Zestawienie danych
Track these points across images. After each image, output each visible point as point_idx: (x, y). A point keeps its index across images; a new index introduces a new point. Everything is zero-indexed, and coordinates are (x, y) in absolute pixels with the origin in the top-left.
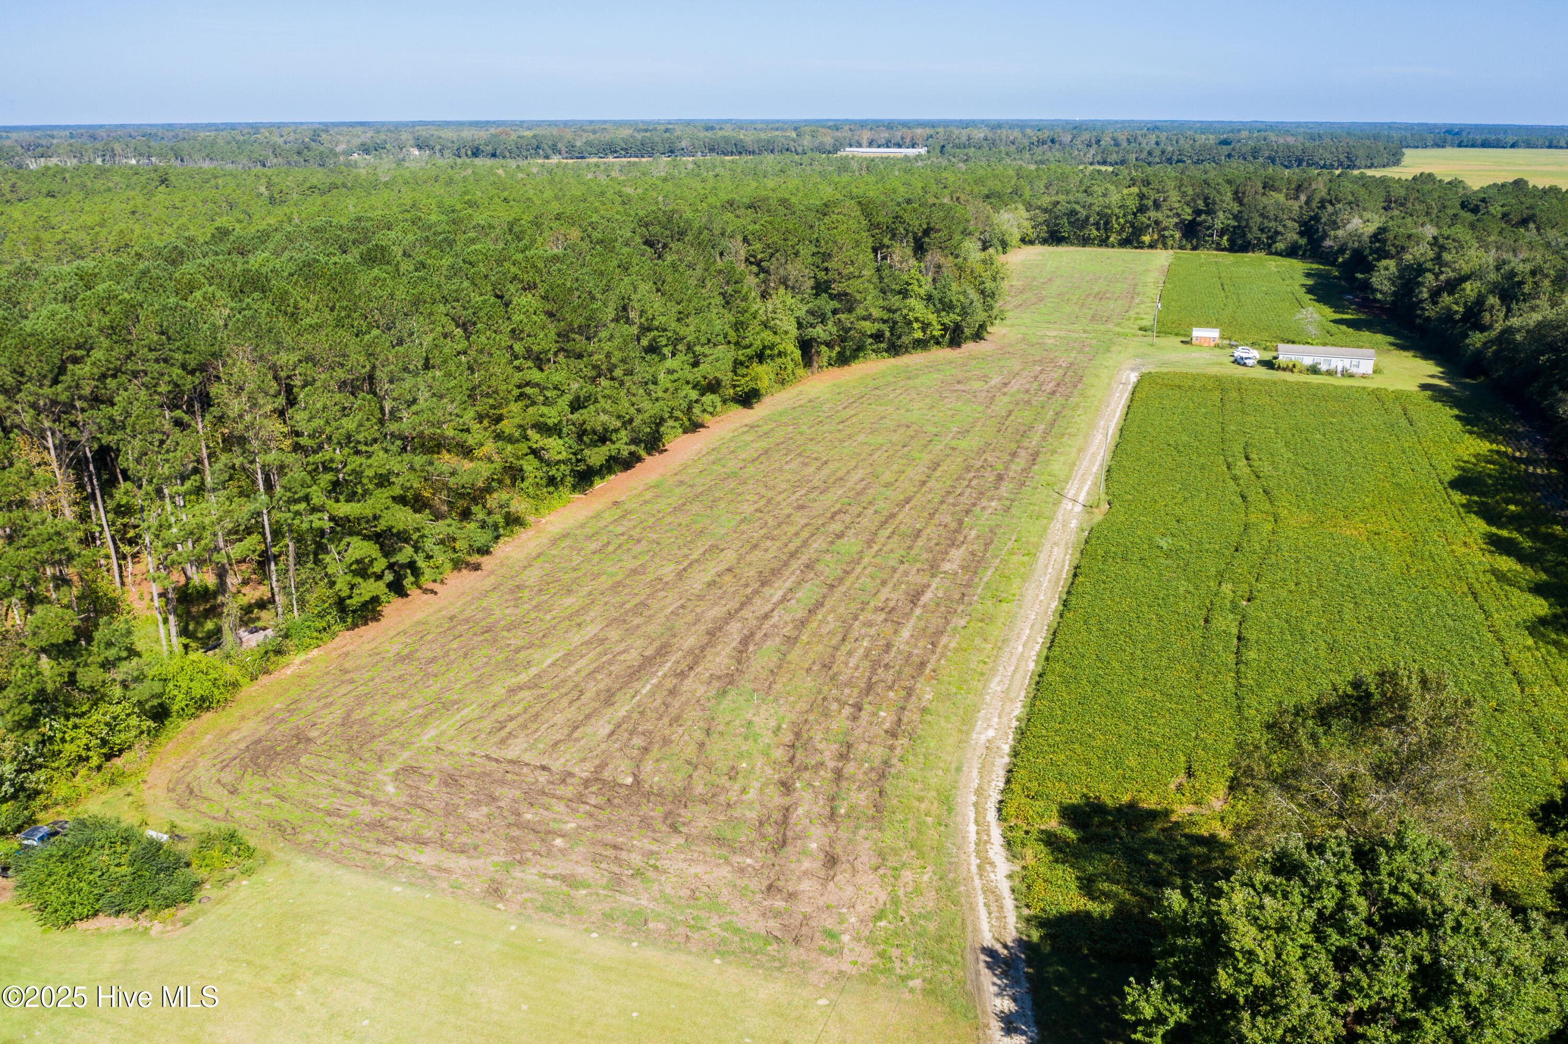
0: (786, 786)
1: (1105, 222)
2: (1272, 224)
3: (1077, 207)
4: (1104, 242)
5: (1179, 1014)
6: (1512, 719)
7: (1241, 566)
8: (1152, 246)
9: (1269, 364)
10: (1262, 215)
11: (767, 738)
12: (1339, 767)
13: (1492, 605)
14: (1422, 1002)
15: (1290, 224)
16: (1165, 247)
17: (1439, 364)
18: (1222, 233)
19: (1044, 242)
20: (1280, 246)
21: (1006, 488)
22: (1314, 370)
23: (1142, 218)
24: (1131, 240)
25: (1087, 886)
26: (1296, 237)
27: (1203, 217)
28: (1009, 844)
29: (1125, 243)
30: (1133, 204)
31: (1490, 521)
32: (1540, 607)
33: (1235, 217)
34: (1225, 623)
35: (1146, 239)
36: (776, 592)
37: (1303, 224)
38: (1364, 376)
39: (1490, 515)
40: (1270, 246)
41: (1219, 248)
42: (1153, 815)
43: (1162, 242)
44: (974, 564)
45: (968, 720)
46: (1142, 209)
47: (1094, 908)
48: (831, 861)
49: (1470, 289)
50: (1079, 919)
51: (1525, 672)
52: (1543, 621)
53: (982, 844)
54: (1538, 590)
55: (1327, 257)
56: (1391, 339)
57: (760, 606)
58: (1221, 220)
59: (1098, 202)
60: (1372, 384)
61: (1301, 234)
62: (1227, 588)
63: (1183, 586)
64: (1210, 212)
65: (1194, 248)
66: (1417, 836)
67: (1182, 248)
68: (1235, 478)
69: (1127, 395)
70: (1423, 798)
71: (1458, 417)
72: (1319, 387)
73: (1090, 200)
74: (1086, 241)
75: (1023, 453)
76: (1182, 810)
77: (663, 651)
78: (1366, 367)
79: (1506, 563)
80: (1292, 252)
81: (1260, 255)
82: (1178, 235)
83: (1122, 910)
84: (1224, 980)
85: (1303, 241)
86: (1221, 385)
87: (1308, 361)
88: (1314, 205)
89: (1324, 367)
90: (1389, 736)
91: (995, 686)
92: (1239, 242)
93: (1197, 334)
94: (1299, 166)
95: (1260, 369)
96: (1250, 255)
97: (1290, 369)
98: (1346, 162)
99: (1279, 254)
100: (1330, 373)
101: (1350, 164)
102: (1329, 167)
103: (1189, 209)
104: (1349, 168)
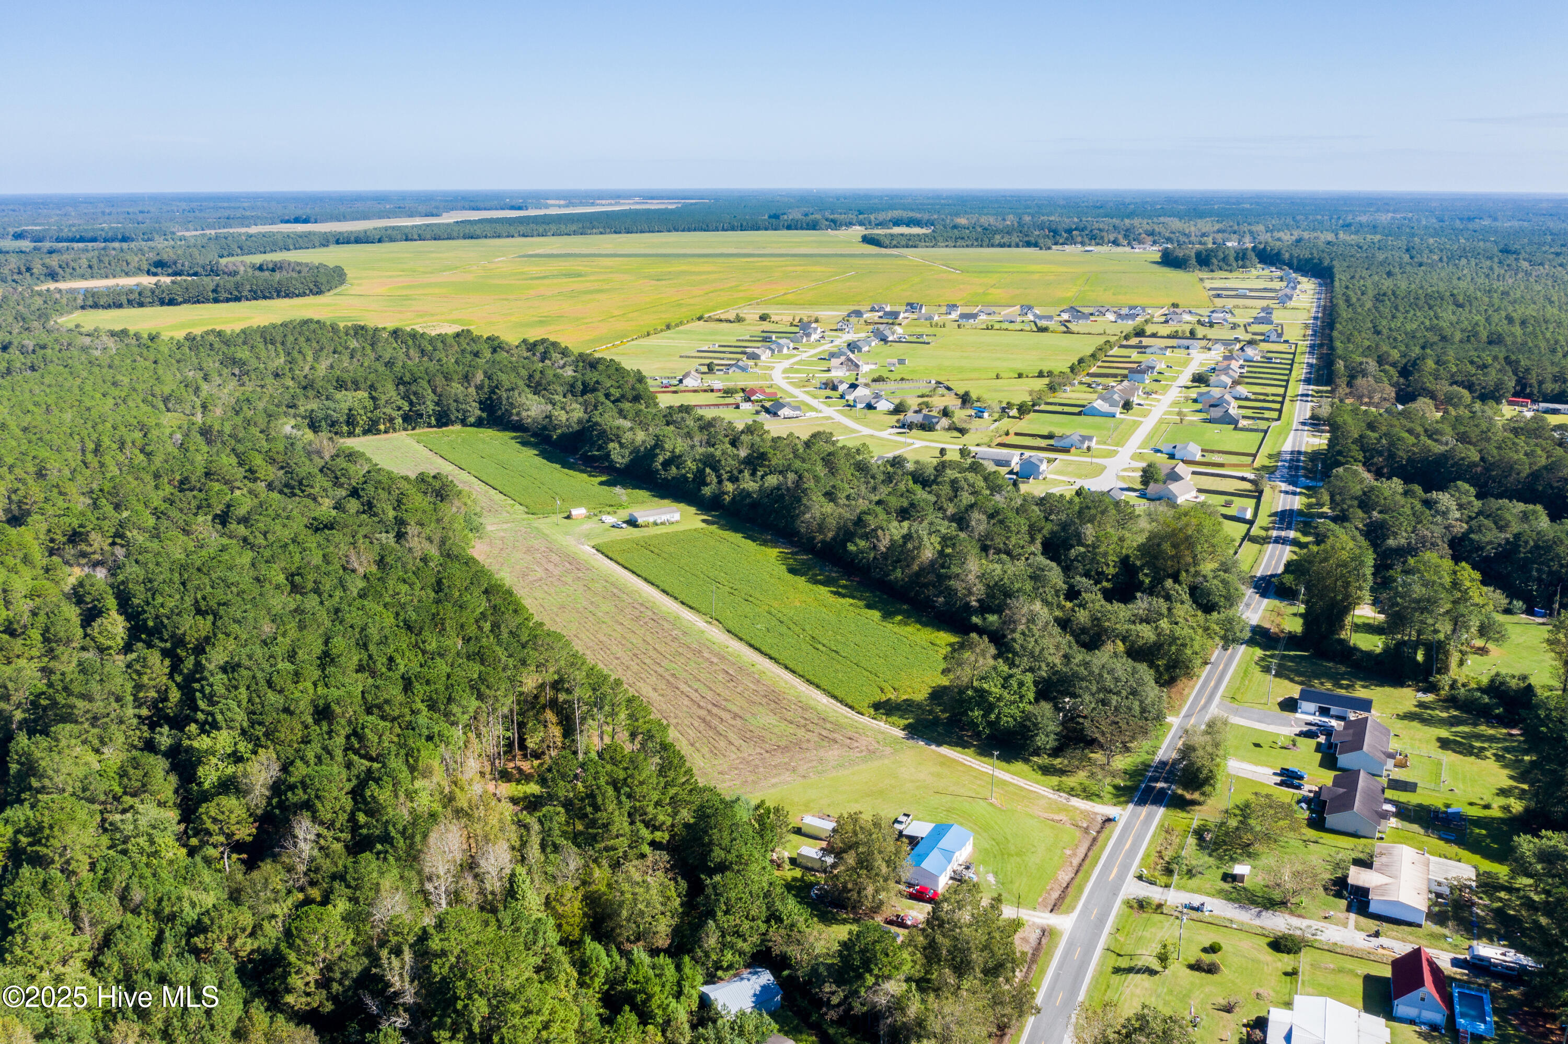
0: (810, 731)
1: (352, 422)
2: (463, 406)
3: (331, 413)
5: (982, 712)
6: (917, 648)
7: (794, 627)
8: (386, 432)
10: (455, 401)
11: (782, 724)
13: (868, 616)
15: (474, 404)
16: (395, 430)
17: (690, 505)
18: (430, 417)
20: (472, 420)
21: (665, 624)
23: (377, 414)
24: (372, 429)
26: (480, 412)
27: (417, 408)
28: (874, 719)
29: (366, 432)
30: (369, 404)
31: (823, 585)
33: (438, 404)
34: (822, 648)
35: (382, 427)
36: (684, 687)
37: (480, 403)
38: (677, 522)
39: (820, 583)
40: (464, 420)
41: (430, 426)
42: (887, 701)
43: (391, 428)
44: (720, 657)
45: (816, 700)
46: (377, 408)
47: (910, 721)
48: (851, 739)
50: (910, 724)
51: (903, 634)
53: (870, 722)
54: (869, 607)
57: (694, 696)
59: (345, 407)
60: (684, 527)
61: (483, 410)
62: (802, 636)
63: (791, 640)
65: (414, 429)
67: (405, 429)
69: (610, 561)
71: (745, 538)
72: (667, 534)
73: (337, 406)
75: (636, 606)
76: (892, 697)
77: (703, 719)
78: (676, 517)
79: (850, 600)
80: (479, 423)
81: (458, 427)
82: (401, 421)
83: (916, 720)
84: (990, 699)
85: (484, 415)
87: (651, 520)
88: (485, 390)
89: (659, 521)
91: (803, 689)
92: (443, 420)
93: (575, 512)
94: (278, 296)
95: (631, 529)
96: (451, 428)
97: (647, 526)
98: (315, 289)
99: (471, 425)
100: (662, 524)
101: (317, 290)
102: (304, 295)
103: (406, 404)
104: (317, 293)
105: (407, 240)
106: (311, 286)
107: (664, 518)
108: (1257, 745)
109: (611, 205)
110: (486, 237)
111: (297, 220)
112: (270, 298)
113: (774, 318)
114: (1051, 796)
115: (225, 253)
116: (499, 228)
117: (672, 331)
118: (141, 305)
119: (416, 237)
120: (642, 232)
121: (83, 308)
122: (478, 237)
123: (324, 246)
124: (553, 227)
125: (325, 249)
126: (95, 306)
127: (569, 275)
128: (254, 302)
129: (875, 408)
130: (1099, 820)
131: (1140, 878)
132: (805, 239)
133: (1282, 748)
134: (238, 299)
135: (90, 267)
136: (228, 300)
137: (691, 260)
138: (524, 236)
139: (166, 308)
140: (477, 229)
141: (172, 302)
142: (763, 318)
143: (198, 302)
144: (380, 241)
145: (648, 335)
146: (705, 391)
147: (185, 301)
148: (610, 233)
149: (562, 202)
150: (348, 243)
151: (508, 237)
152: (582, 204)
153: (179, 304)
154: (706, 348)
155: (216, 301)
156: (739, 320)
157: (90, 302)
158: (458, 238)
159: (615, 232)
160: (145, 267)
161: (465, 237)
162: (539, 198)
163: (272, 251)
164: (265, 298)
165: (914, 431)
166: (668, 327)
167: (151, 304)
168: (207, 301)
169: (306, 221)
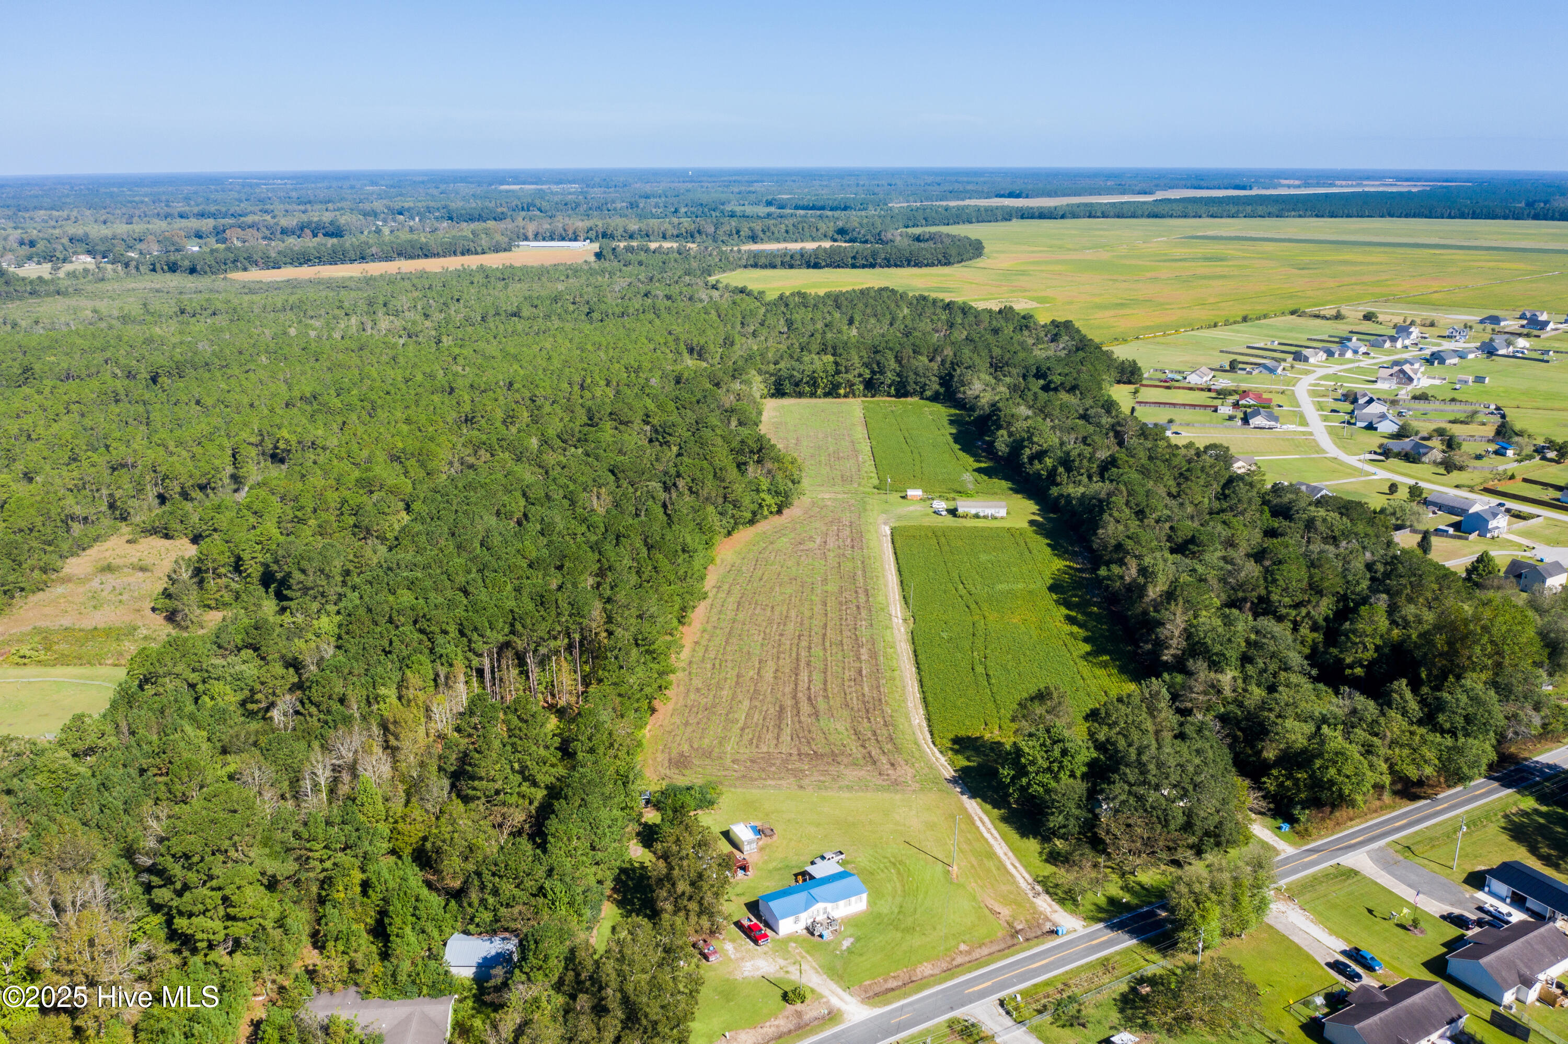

Zadanie
Przepisz wiersze, zaczynając od tego, który zawiera „105: (407, 240)”, i kończąc na ostatnim wierszu zestawienia (oba krańce włącznie). Obrazy pomiń w odpowiedzi.

Odpowiedź
105: (407, 240)
106: (311, 286)
107: (664, 518)
108: (1257, 745)
109: (611, 205)
110: (486, 237)
111: (297, 220)
112: (270, 298)
113: (774, 318)
114: (1051, 796)
115: (225, 253)
116: (499, 228)
117: (672, 331)
118: (141, 305)
119: (416, 237)
120: (642, 232)
121: (83, 308)
122: (478, 237)
123: (324, 246)
124: (553, 227)
125: (325, 249)
126: (95, 306)
127: (569, 275)
128: (254, 302)
129: (875, 408)
130: (1099, 820)
131: (1140, 878)
132: (805, 239)
133: (1282, 748)
134: (238, 299)
135: (90, 267)
136: (228, 300)
137: (691, 260)
138: (524, 236)
139: (166, 308)
140: (477, 229)
141: (172, 302)
142: (763, 318)
143: (198, 302)
144: (380, 241)
145: (648, 335)
146: (705, 391)
147: (185, 301)
148: (610, 233)
149: (562, 202)
150: (348, 243)
151: (508, 237)
152: (582, 204)
153: (179, 304)
154: (706, 348)
155: (216, 301)
156: (739, 320)
157: (90, 302)
158: (458, 238)
159: (615, 232)
160: (145, 267)
161: (465, 237)
162: (539, 198)
163: (272, 251)
164: (265, 298)
165: (914, 431)
166: (668, 327)
167: (151, 304)
168: (207, 301)
169: (306, 221)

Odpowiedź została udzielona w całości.